On a hot and muggy Bank Holiday Monday, we head off to Extreme 360, a trampolining centre where children go to bounce and sweat. 

Extremely sporty younger child is planning his tricks and somersaults out loud in the car. 

His extremely non-sporty, older sibling is also visualising her imminent exercise.

“Four,” says a decisive voice from the back seat.

“What’s that? Four what?” I ask.

“Four bounces, that’s what I think I’ll do,” my daughter informs the rest of the family, causing much giggling, a small portion of which is stifled but, in all honesty, mostly stifle-free.

I tell her that as we’ve booked her session at a cost of £10 plus £2 for socks, those four bounces would be somewhat expensive.

“£3 a bounce is a little bit much, sweetheart. Maybe you could do some more?” I suggest.

“Okay. Five, then.”

Her brother, demonstrating the kindness that I need to remember on other occasions when he’s being a nine-year-old teenager, picked her a safe trampoline to use, not too close to the full-speed lunatic bouncers who leap across the entire warehouse like wallabies on amphetamines. (He did this before he joined the wallabies on amphetamines, obviously). 

And, in the end, my girl managed about 15 minutes of gentle wandering, slow-motion ball throwing, and maybe 150 little bounces. Being active with Prader-Willi Syndrome isn’t always about the big achievements. Tiny little springy ones can be victories, too.

Song is The Chemical Brothers - Galaxy Bounce

Sunday, 6 May 2018


I’ve got a slightly burnt nose, and a warm glow that’s got nothing to do with today’s sunshine.

My girl is tucked up in bed, fast asleep. She took part in WalkOver PWS (a sponsored walk for the Prader-Willi Syndrome Association UK), and by early evening was puffed. Puffed up with pride, and puffed out with effort.

Walking 4km on a hot day isn’t easy when you have hypotonia (weak muscle tone). It isn’t easy when things don't go exactly to plan (like when your PWBFF [Prader-Willi Syndrome Best Friend Forever] gets stuck in traffic and doesn’t arrive in time to walk with you). 

But when you have PWS, you’re stubborn. And if you’ve set your mind to doing something, you’ll damn well do it.

More than 100 walkers tackled the lakeside yomp around Nene Valley Park today. Many of them were older people with PWS, attending with carers and managers from residential homes. 

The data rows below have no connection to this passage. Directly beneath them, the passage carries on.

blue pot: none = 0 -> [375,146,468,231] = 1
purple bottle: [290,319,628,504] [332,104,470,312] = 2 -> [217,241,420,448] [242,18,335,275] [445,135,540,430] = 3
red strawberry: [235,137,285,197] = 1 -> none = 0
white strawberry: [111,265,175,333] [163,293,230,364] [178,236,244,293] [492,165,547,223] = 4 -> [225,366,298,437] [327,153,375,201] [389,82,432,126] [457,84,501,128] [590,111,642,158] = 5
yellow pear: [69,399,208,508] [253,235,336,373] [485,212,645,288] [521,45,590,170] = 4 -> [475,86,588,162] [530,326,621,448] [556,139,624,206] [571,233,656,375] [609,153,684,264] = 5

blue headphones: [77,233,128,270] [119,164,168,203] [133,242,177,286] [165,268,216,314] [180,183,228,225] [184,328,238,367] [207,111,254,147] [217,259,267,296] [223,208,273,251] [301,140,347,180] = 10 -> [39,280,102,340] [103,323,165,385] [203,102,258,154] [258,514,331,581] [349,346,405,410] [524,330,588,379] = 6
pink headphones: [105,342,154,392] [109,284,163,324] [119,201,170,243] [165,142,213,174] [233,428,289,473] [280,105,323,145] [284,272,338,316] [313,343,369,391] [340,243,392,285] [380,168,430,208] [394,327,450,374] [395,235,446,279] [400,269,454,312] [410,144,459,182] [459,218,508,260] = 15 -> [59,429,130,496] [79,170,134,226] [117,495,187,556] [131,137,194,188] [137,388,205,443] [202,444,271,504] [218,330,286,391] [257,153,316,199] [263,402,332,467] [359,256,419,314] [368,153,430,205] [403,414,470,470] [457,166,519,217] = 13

They ambled, marched, sauntered, and strode, they stopped for a chat, they held hands, they giggled, they sweated, and some of them even went round twice. 

Two PWS walkers, one aged 10 and one aged 22, were holding hands tightly, and beaming at eachother.
I asked them how long they’d been friends. 

“Oh we just met today,” they explained.

“It’s nice to meet other people with Prader-Willi, isn’t it? Because other people don’t always get it, do they...” I said.

“No. They DO NOT.”

But today was all about getting it. A bunch of people with common goals: raising money and awareness for a charity close to their hearts, and getting together for a shared day of fun and sunshine, and telling a few inquisitive passers-by a bit about this odd little syndrome and the massive effect it has on people’s lives.

I was super proud of my girl. And super proud of a bunch of my rugby teammates who answered the call to give up the best part of their Bank Holiday Sunday and help marshal the walk (including one who accompanied my daughter on her march round). 

At the end, we sprawled out in the sun to tuck into our healthy packed lunches, and were, I thought, being fairly discreet about having a sneaky prosecco, until PWSBFF (who had finally arrived and had just completed a late lap of the lake), loudly announced: “My daddy would like some of that,” and just in case anyone hadn’t heard, clarifying with: “They’ve got ALCOHOL.”

Old friends were reunited. New friendships were forged. Dogs were petted. Smoothies were slurped. Hugs were given. Giggles were shared. And obsessions (Coronation Street, books and bus travel in my daughter’s case) were discussed. 

Life is full of difficult days. But a good one is always around the corner. And when you get one as good as this, the clear blue skies seem endless.